◆ **PROBLEM STATEMENT**: Reproduce exactly the lines from the one containing "- -1 relationship: -1 to DC" through the last line of the records below, both included, and nothing else.

◆ **INFORMATION**:
◇ ◇ ◇ ◇ ◇ ◇ ◇
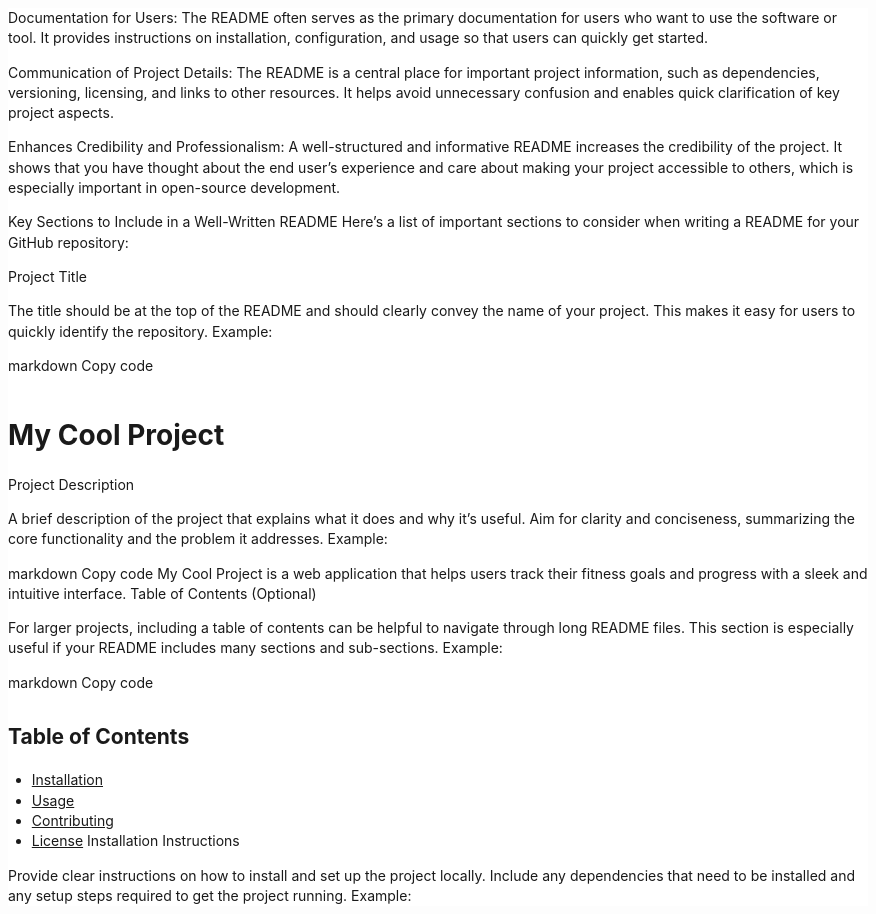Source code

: Documentation for Users: The README often serves as the primary documentation for users who want to use the software or tool. It provides instructions on installation, configuration, and usage so that users can quickly get started.

Communication of Project Details: The README is a central place for important project information, such as dependencies, versioning, licensing, and links to other resources. It helps avoid unnecessary confusion and enables quick clarification of key project aspects.

Enhances Credibility and Professionalism: A well-structured and informative README increases the credibility of the project. It shows that you have thought about the end user’s experience and care about making your project accessible to others, which is especially important in open-source development.

Key Sections to Include in a Well-Written README
Here’s a list of important sections to consider when writing a README for your GitHub repository:

Project Title

The title should be at the top of the README and should clearly convey the name of your project. This makes it easy for users to quickly identify the repository.
Example:

markdown
Copy code
# My Cool Project
Project Description

A brief description of the project that explains what it does and why it’s useful. Aim for clarity and conciseness, summarizing the core functionality and the problem it addresses.
Example:

markdown
Copy code
My Cool Project is a web application that helps users track their fitness goals and progress with a sleek and intuitive interface.
Table of Contents (Optional)

For larger projects, including a table of contents can be helpful to navigate through long README files. This section is especially useful if your README includes many sections and sub-sections.
Example:

markdown
Copy code
## Table of Contents
- [Installation](#installation)
- [Usage](#usage)
- [Contributing](#contributing)
- [License](#license)
Installation Instructions

Provide clear instructions on how to install and set up the project locally. Include any dependencies that need to be installed and any setup steps required to get the project running.
Example:

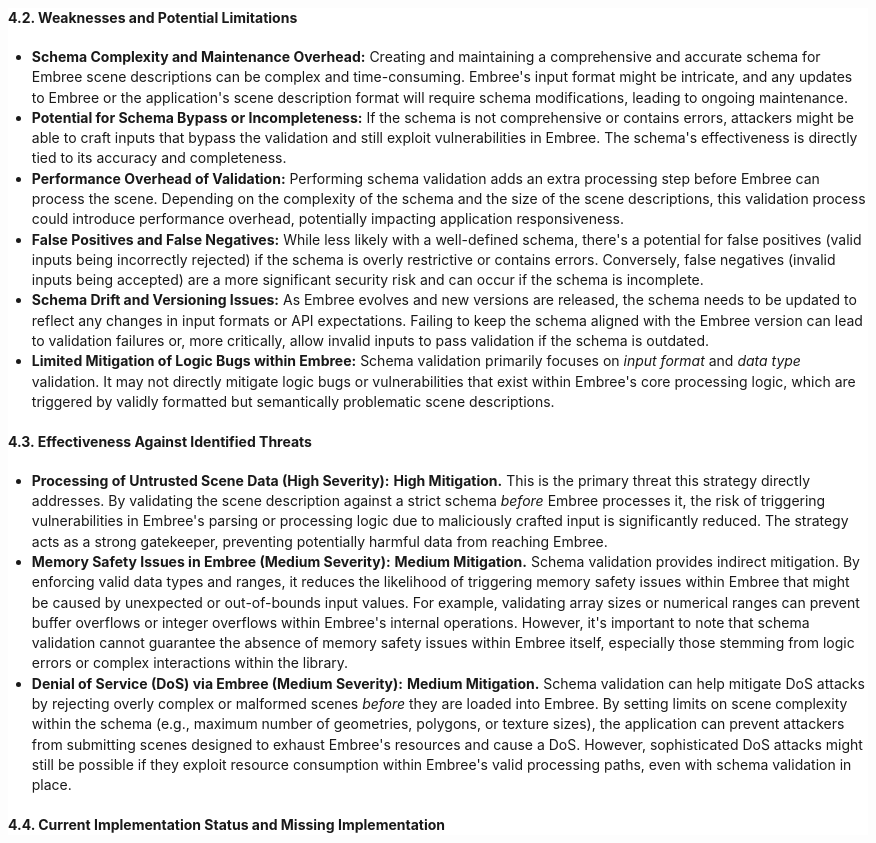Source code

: #### 4.2. Weaknesses and Potential Limitations

*   **Schema Complexity and Maintenance Overhead:** Creating and maintaining a comprehensive and accurate schema for Embree scene descriptions can be complex and time-consuming.  Embree's input format might be intricate, and any updates to Embree or the application's scene description format will require schema modifications, leading to ongoing maintenance.
*   **Potential for Schema Bypass or Incompleteness:** If the schema is not comprehensive or contains errors, attackers might be able to craft inputs that bypass the validation and still exploit vulnerabilities in Embree.  The schema's effectiveness is directly tied to its accuracy and completeness.
*   **Performance Overhead of Validation:**  Performing schema validation adds an extra processing step before Embree can process the scene.  Depending on the complexity of the schema and the size of the scene descriptions, this validation process could introduce performance overhead, potentially impacting application responsiveness.
*   **False Positives and False Negatives:**  While less likely with a well-defined schema, there's a potential for false positives (valid inputs being incorrectly rejected) if the schema is overly restrictive or contains errors. Conversely, false negatives (invalid inputs being accepted) are a more significant security risk and can occur if the schema is incomplete.
*   **Schema Drift and Versioning Issues:**  As Embree evolves and new versions are released, the schema needs to be updated to reflect any changes in input formats or API expectations.  Failing to keep the schema aligned with the Embree version can lead to validation failures or, more critically, allow invalid inputs to pass validation if the schema is outdated.
*   **Limited Mitigation of Logic Bugs within Embree:** Schema validation primarily focuses on *input format* and *data type* validation. It may not directly mitigate logic bugs or vulnerabilities that exist within Embree's core processing logic, which are triggered by validly formatted but semantically problematic scene descriptions.

#### 4.3. Effectiveness Against Identified Threats

*   **Processing of Untrusted Scene Data (High Severity):** **High Mitigation.** This is the primary threat this strategy directly addresses. By validating the scene description against a strict schema *before* Embree processes it, the risk of triggering vulnerabilities in Embree's parsing or processing logic due to maliciously crafted input is significantly reduced.  The strategy acts as a strong gatekeeper, preventing potentially harmful data from reaching Embree.
*   **Memory Safety Issues in Embree (Medium Severity):** **Medium Mitigation.** Schema validation provides indirect mitigation. By enforcing valid data types and ranges, it reduces the likelihood of triggering memory safety issues within Embree that might be caused by unexpected or out-of-bounds input values. For example, validating array sizes or numerical ranges can prevent buffer overflows or integer overflows within Embree's internal operations. However, it's important to note that schema validation cannot guarantee the absence of memory safety issues within Embree itself, especially those stemming from logic errors or complex interactions within the library.
*   **Denial of Service (DoS) via Embree (Medium Severity):** **Medium Mitigation.** Schema validation can help mitigate DoS attacks by rejecting overly complex or malformed scenes *before* they are loaded into Embree.  By setting limits on scene complexity within the schema (e.g., maximum number of geometries, polygons, or texture sizes), the application can prevent attackers from submitting scenes designed to exhaust Embree's resources and cause a DoS.  However, sophisticated DoS attacks might still be possible if they exploit resource consumption within Embree's valid processing paths, even with schema validation in place.

#### 4.4. Current Implementation Status and Missing Implementation
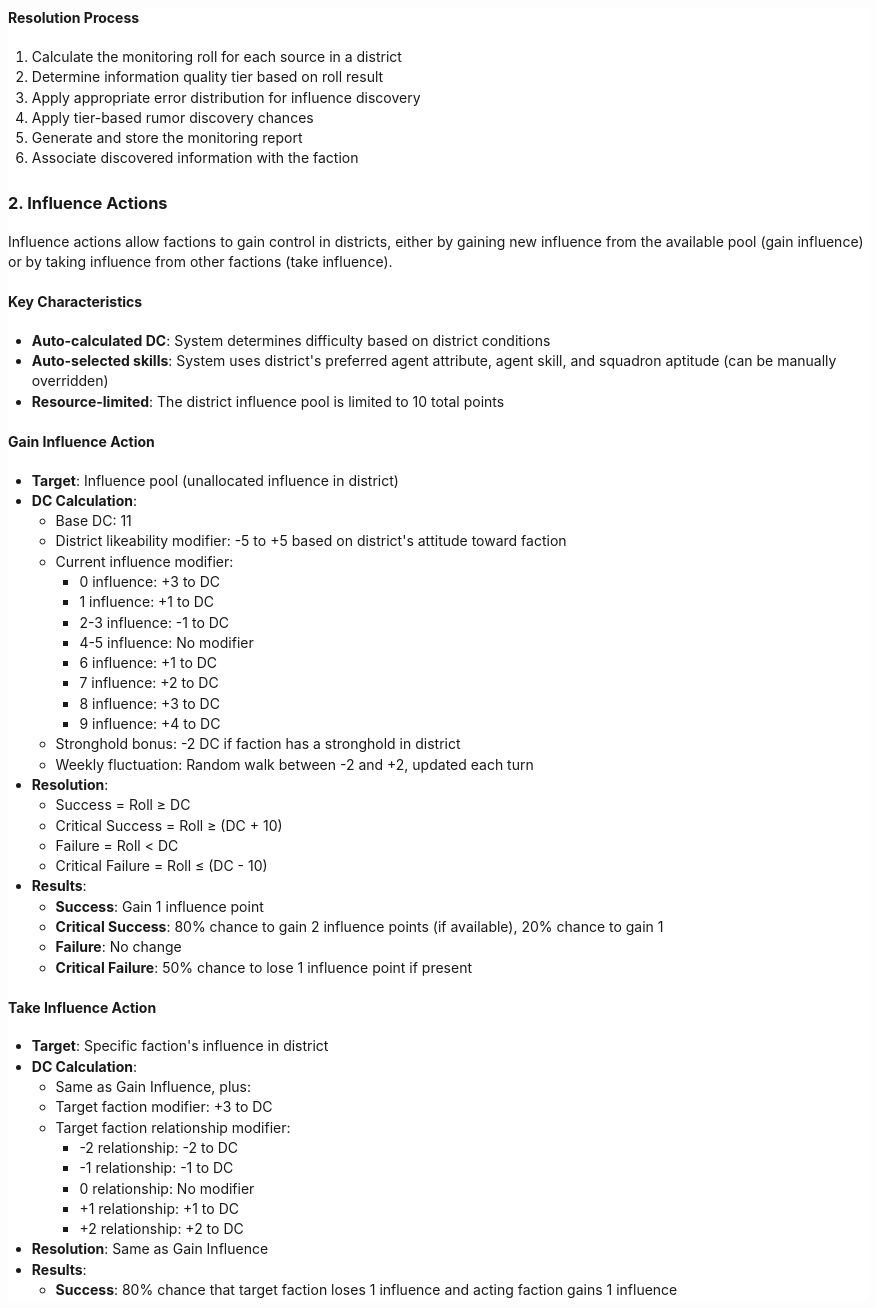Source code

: #### Resolution Process

1. Calculate the monitoring roll for each source in a district
2. Determine information quality tier based on roll result
3. Apply appropriate error distribution for influence discovery
4. Apply tier-based rumor discovery chances
5. Generate and store the monitoring report
6. Associate discovered information with the faction

### 2. Influence Actions

Influence actions allow factions to gain control in districts, either by gaining new influence from the available pool (gain influence) or by taking influence from other factions (take influence).

#### Key Characteristics

- **Auto-calculated DC**: System determines difficulty based on district conditions
- **Auto-selected skills**: System uses district's preferred agent attribute, agent skill, and squadron aptitude (can be manually overridden)
- **Resource-limited**: The district influence pool is limited to 10 total points

#### Gain Influence Action

- **Target**: Influence pool (unallocated influence in district)
- **DC Calculation**:
  - Base DC: 11
  - District likeability modifier: -5 to +5 based on district's attitude toward faction
  - Current influence modifier:
    - 0 influence: +3 to DC
    - 1 influence: +1 to DC
    - 2-3 influence: -1 to DC
    - 4-5 influence: No modifier
    - 6 influence: +1 to DC
    - 7 influence: +2 to DC
    - 8 influence: +3 to DC
    - 9 influence: +4 to DC
  - Stronghold bonus: -2 DC if faction has a stronghold in district
  - Weekly fluctuation: Random walk between -2 and +2, updated each turn
- **Resolution**: 
  - Success = Roll ≥ DC
  - Critical Success = Roll ≥ (DC + 10)
  - Failure = Roll < DC
  - Critical Failure = Roll ≤ (DC - 10)
- **Results**:
  - **Success**: Gain 1 influence point
  - **Critical Success**: 80% chance to gain 2 influence points (if available), 20% chance to gain 1
  - **Failure**: No change
  - **Critical Failure**: 50% chance to lose 1 influence point if present
  

#### Take Influence Action

- **Target**: Specific faction's influence in district
- **DC Calculation**:
  - Same as Gain Influence, plus:
  - Target faction modifier: +3 to DC
  - Target faction relationship modifier:
    - -2 relationship: -2 to DC
    - -1 relationship: -1 to DC
    - 0 relationship: No modifier
    - +1 relationship: +1 to DC
    - +2 relationship: +2 to DC
- **Resolution**: Same as Gain Influence
- **Results**:
  - **Success**: 80% chance that target faction loses 1 influence and acting faction gains 1 influence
◇ ◇ ◇ ◇ ◇ ◇ ◇
◆ **SOLVED EXERCISE**:
    - -1 relationship: -1 to DC
    - 0 relationship: No modifier
    - +1 relationship: +1 to DC
    - +2 relationship: +2 to DC
- **Resolution**: Same as Gain Influence
- **Results**:
  - **Success**: 80% chance that target faction loses 1 influence and acting faction gains 1 influence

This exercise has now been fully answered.